Regarding the issue with TLS encryption ports being enabled

I plan to map the SIP service on FreePBX to the public network, but directly mapping TCP ports seems a bit insecure.So I plan to map the TLS encryption port to the public network. When I opened the port and was preparing to submit the TLS certificate, I couldn’t find the submission portal. How can I submit the TLS certificate to FreePBX and make it effective?

You manage/create certificates under Admin → Certificate Manager and then configure/use those certificates under System Admin → HTTPS Setup

It is indeed possible to do this, but the v6 Internet line connected to my FreePBX server has no speed limit and can run up to the speed of the upstream ISP broadband access computer room, while v4 is limited according to the line access contract. If It is indeed possible for v4 and v6 to resolve to the same domain name and configure TLS, but the DNS used will not resolve the v6 address first every time, so the advantageous v6 link will not be used for SIP phone communication, so whether FreePBX Can dual TLS ports be configured? That is, one TLS port for v4 and one TLS port for v6?

I believe having multiple TLS transports is problematic. But that said, usually seen on only IPv4 having multiple. Would need to check on IPv6 interfering.

That isn’t going to help you at all and you have a fundamental misunderstanding of how IPv6 works.

By standard, an IPv6 connection is ALWAYS attempted first, if both IPv6 and IPv4 records (and A and a AAAA record) are returned on a DNS query. It makes no difference if the DNS query response lists the AAAA record after the A record. If the IPv6 connection fails then it falls back to IPv4. Not the other way around like you think it does.

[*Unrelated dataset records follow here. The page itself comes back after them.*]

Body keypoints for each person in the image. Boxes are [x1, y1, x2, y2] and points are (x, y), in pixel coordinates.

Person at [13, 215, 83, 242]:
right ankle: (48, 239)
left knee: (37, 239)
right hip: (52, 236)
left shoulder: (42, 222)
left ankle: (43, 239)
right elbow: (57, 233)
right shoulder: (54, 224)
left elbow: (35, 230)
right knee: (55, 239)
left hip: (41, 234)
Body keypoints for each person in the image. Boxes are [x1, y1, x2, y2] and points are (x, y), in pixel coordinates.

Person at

Secondly, if a TLS port is opened then assuming whatever is listening on that port is compiled on a reasonably newer version of Linux, then both IPv6 and IPv4 will be open and listening on that port. The programmers would have had to have gone out of their way to disable IPv6 listening in the FreePBX code for it to be otherwise.

If you are not seeing IPv6 connections, it’s because the clients - not you - decided to use IPv4. Most likely because they don’t have valid IPv6 numbers.

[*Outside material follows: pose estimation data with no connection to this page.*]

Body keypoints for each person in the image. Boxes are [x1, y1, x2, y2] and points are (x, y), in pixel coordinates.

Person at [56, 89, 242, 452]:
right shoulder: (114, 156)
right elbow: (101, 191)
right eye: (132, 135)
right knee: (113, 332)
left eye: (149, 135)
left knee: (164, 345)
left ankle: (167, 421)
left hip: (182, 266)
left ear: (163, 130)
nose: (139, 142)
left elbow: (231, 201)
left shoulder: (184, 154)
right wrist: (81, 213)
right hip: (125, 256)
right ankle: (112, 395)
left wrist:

I have solved this problem. Upload the certificate to the server, then go to the etc/asterisk folder, find pjsip.transports.conf, and modify the certificate path to the uploaded certificate path.
The original plan was to separately publish the TLS port on the v6 public network, but the v6 activation rate in my region is too low.
So I came up with a compromise solution, which is to have my own tunnel service DNS rewrite the domain name bound to the TLS port of FreePBX to its parameter of FreePBX server v4 address.
The in the original configuration file does not listen to v6. I changed it to [:]: 5061. After the change, v6 is listening, but v4 is not listening. How can you solve this problem?